L’ articulateur virtuel. Demain…c’est tout de suite.   Laplanche O. Duminil G. Info. Dent. 2011, 40/41- 63:72

Gérard Duminil a réalisé un excellent numéro de l‘Information Dentaire paru le 23 novembre sur le thème pourtant rebattu des nouvelles technologies. Chapeau! A nos yeux l’article consacré à l’articulateur virtuel coécrit avec Olivier Laplanche doit être considéré comme une base de départ (depuis le texte de François Duret sur l’Access Articulator des années 80)pour tous les travaux et publications qui ne vont pas manquer maintenant de paraître dans nos revues préférées. L’article de Laplanche et Duminil, d’une grande clarté, pose parfaitement les enjeux, tant du point de vue occlusal que du point de vue de la CFAO.

Nulle prétention « scientifique » mal venue ne vient entacher leur travail. Au contraire les précautions sont prises pour rappeler que l’utilisation (indispensable) d’un articulateur ne permet que de « minimiser les retouches et ajustages lors des phases d’essayage prothétique ». Les auteurs parlent de « similarité des contacts » ou de » situation proche » Il ne s’agit pas là d’une sorte de flou artistique mais bien au contraire des observations lucides de praticiens sérieux et objectifs. Le temps n’est plus aux prétentions de précision artificielle, d’exactitude absolue, de simulation parfaite. L’articulateur virtuel sera aussi précis que l’articulateur mécanique pour peu qu’il soit servi avec la même envie de s’approcher au mieux de la situation clinique. Mais la modestie qui anime les auteurs donne à leur travail une tonalité réellement scientifique. Doute et l’hypothèse, pour mieux approcher le progrès, pour laisser la place aux évolutions techniques et conceptuelles, sont les forces qui soutiennent une rédaction bien structurée permettant au lecteur de comprendre les enjeux et les principes de l’articulateur virtuel Euromax-DentalWing®. Les illustrations sont également très explicites simplifient le passage du virtuel au concret et réciproquement.

La qualité pédagogique de l’article lui permet aussi de ne pas s’encombrer des trop fréquentes supputations inutiles d’occlusodontologistes sourcilleux: il y a l’OIM et l’ORC…et cela suffit bien. Nul besoin de se confire en vocabulaires ésotériques ou créations sémantiques qui viennent polluer les discours sur l’occlusion. Cette simplicité est la marque des vrais cliniciens.

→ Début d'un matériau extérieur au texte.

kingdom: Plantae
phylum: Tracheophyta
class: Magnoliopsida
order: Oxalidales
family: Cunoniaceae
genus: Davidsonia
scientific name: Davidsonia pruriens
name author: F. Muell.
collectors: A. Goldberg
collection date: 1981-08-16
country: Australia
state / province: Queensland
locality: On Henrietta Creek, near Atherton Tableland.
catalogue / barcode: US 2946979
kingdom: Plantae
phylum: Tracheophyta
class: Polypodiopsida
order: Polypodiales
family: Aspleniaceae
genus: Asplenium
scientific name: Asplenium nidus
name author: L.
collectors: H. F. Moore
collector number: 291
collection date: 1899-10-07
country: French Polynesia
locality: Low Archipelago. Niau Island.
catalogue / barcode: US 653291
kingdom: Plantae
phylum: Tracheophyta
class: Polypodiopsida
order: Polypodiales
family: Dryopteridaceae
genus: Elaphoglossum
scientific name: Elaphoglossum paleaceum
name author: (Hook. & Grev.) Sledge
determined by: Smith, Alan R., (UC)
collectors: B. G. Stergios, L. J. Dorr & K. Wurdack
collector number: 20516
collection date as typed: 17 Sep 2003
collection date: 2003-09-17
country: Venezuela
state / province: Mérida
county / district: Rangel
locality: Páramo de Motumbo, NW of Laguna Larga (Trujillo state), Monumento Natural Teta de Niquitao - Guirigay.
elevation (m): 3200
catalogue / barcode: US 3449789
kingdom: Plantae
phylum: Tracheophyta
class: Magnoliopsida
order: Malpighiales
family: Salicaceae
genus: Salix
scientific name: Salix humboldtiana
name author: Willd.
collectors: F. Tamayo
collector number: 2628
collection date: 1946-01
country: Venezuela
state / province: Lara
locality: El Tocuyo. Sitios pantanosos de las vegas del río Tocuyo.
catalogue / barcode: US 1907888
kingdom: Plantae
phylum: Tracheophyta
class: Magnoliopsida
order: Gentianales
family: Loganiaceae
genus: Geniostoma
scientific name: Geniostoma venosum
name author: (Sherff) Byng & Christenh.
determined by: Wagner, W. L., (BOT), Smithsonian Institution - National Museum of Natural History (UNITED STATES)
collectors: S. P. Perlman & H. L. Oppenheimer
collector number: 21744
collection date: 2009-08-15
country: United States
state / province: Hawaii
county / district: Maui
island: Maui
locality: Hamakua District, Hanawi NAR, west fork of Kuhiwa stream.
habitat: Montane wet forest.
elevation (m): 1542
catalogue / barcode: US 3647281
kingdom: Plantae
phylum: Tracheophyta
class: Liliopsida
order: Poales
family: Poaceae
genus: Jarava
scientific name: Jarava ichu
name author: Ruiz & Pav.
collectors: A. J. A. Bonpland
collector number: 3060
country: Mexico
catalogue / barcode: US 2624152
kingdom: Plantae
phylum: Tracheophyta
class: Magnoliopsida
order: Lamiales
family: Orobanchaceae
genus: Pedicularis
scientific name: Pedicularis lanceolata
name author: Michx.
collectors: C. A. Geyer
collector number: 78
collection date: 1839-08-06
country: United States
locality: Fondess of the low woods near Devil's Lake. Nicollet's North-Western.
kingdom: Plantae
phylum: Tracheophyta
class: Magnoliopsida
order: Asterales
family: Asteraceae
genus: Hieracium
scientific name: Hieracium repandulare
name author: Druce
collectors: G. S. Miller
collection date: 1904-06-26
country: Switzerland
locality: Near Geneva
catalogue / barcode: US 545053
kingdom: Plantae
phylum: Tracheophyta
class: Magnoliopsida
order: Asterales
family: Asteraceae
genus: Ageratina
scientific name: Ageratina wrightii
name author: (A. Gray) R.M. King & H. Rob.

On a donc d’autant plus envie d’engager la discussion avec ces auteurs pour essayer d’aller plus loin et plus vite encore, au coeur du problème occlusal. Ceux ci écrivent au sujet de l’articulateur (mécanique ou virtuel) : « La précision de la situation cinématique est liée à un certain nombre de paramètres » qui sont dépendant « de la reproduction des déterminants du mouvement: écartement condylien, pente condylienne, angle de Benett, mouvement initial de Benett, position des déterminants postérieurs par rapport aux déterminants antérieurs qui sont les pentes de guidage antérieur et guidage canin ». Oui bien sûr tout cela est vrai. Mais n’est-il pas temps, puisque l’évolution vers le numérique offre de nouveaux moyens, d’incorporer de nouveaux paramètres forts importants (et jusqu’ici quasi impossible à intégrer à un articulateur mécanique) pour la qualité de la simulation recherchée? Nous pensons en particulier à la résilience desmodontale, à la laxité articulaire des ATM, à la souplesse des corps mandibulaires. Nous pensons aussi à la cinématique de mastication (différences de contacts occlusaux observés selon que les guidages se font selon un sens centrifuge ou centripète) ou de parafonction. L’évolution vers le numérique permet d’affiner la simulation  des contacts dento-dentaires lors des différentes situations mandibulaires; plus facilement que sur des articulateurs mécaniques. N’est-il pas souhaitable de profiter de cette occasion pour faire en sorte que l’occlusodontologie se rapproche un peu plus des disciplines scientifiques?